→ Stored data entries

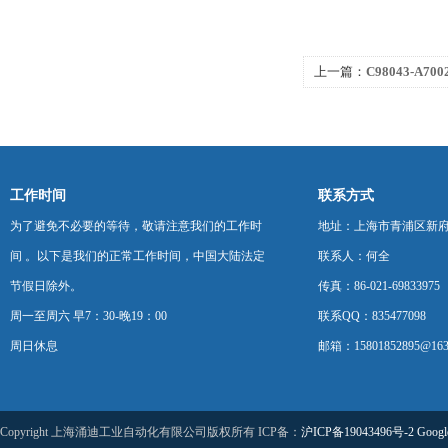
上一篇：
C98043-A70
A7002-L4销售，西
工作时间
联系方式
为了避免不必要的等待，敬请注意我们的工作时
地址：上海市青浦区新府中路
间 。以下是我们的正常工作时间，中国大陆法定
联系人：何全
节假日除外。
传真：86-021-69833975
周一至周六 早7：30-晚19：00
联系QQ：835477098
周日休息
邮箱：15801852895@163
Copyright 上海涌迪工业自动化有限公司版权所有 ICP备：
沪ICP备19043496号-2
Googl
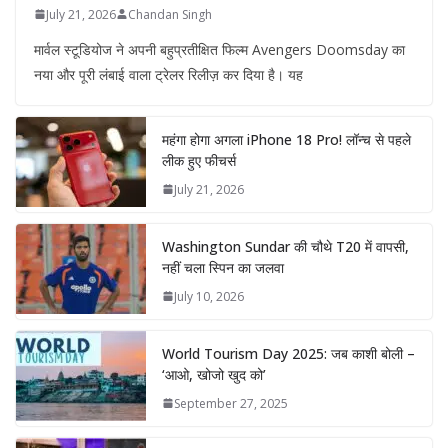
July 21, 2026
Chandan Singh
मार्वल स्टूडियोज ने अपनी बहुप्रतीक्षित फिल्म Avengers Doomsday का
नया और पूरी लंबाई वाला ट्रेलर रिलीज़ कर दिया है। यह
महंगा होगा अगला iPhone 18 Pro! लॉन्च से पहले
लीक हुए फीचर्स
July 21, 2026
Washington Sundar की चौथे T20 में वापसी,
नहीं चला स्पिन का जलवा
July 10, 2026
World Tourism Day 2025: जब काशी बोली –
‘आओ, खोजो खुद को’
September 27, 2025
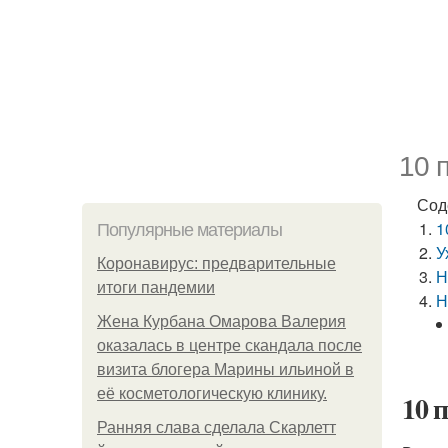
10 
Сод
1
Популярные материалы
У
Коронавирус: предварительные
Н
итоги пандемии
Н
Жена Курбана Омарова Валерия
оказалась в центре скандала после
визита блогера Марины ильиной в
её косметологическую клинику.
10 
Ранняя слава сделала Скарлетт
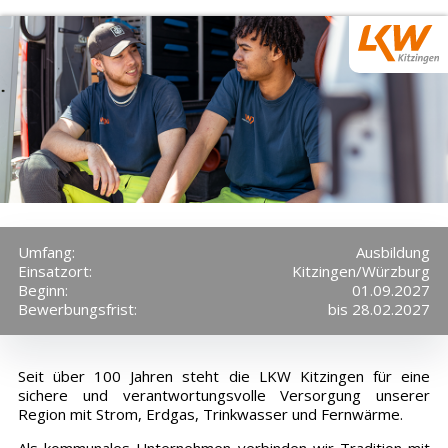
Umfang:
Ausbildung
Einsatzort:
Kitzingen/Würzburg
Beginn:
01.09.2027
Bewerbungsfrist:
bis 28.02.2027
Seit über 100 Jahren steht die LKW Kitzingen für eine
sichere und verantwortungsvolle Versorgung unserer
Region mit Strom, Erdgas, Trinkwasser und Fernwärme.
Als kommunales Unternehmen verbinden wir Tradition mit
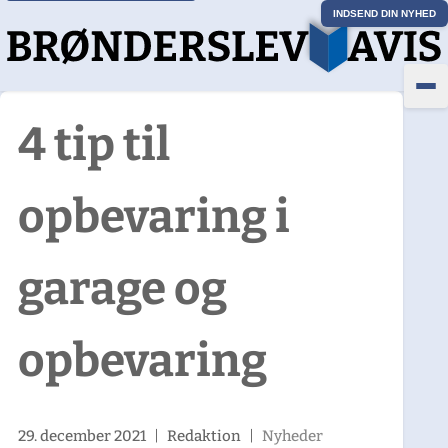
INDSEND DIN NYHED
4 tip til
opbevaring i
garage og
opbevaring
29. december 2021
|
Redaktion
|
Nyheder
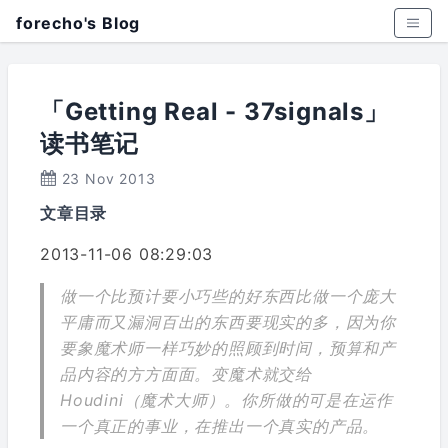
forecho's Blog
「Getting Real - 37signals」
读书笔记
23 Nov 2013
文章目录
2013-11-06 08:29:03
做一个比预计要小巧些的好东西比做一个庞大
平庸而又漏洞百出的东西要现实的多，因为你
要象魔术师一样巧妙的照顾到时间，预算和产
品内容的方方面面。变魔术就交给
Houdini（魔术大师）。你所做的可是在运作
一个真正的事业，在推出一个真实的产品。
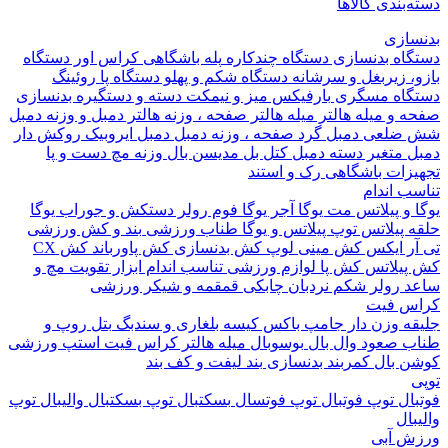
بندی کالاها
ازی
اه بدنسازی
دستگاه چندکاره
پله باشگاهی
کراس اور
دستگاه
 زیربغل و سرشانه
دستگاه شکم و پهلو
دستگاه پا
روئینگ
اه مسگری
بارفیکس
میز و نیمکت
دسته و دستگیره بدنسازی
 و میله هالتر
میله هالتر
صفحه ، وزنه هالتر
دمبل و وزنه
دمبل
ضلعی
دمبل گرد
صفحه ، وزنه دمبل
دمبل ایروبیک روکش دار
 متغیر
دسته دمبل
کتل بل
مدیسن بال
وزنه مچ دست و پا
زات باشگاهی
رک و استند
 اندام
و پیلاتس
مت یوگا
آجر یوگا
فوم رولر
دستکش و جوراب یوگا
 پیلاتس
توپ پیلاتس و یوگا
طناب ورزشی
بند و کش ورزشی
ر ایکس
کش مینی لوپ
کش بدنسازی
کش پاورباند
کش CX
یلاتس
کش پا
لوازم ورزشی تناسب اندام
ابزار تقویت مچ و
د
رولر شکم
نردبان چابکی
قمقمه و شیکر ورزشی
 فیت
ه وزن دار
جامپ باکس
کیسه بلغاری و سندبگ
بتل روپ و
 صعود
وال بال
بوسوبال
میله هالتر کراس فیت
استپ ورزشی
 بال
کمربند بدنسازی
بند لیفت و کف بند
ال
توپ فوتبال
توپ فوتسال
بسکتبال
توپ بسکتبال
والیبال
توپ
ال
 آبی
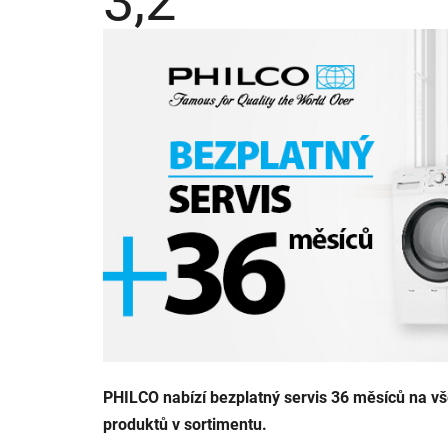
3,2
produktu
je
3,2
z
5
hvězdiček.
PHILCO nabízí bezplatný servis 36 měsíců na vš
produktů v sortimentu.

→ TASK DIRECTIONS
Which of the lines above contain the string "وزنه", matched with case counting? Display each one in full.

→ EXERCISE OUTPUT
صفحه ، وزنه هالتر
دمبل و وزنه
صفحه ، وزنه دمبل
وزنه مچ دست و پا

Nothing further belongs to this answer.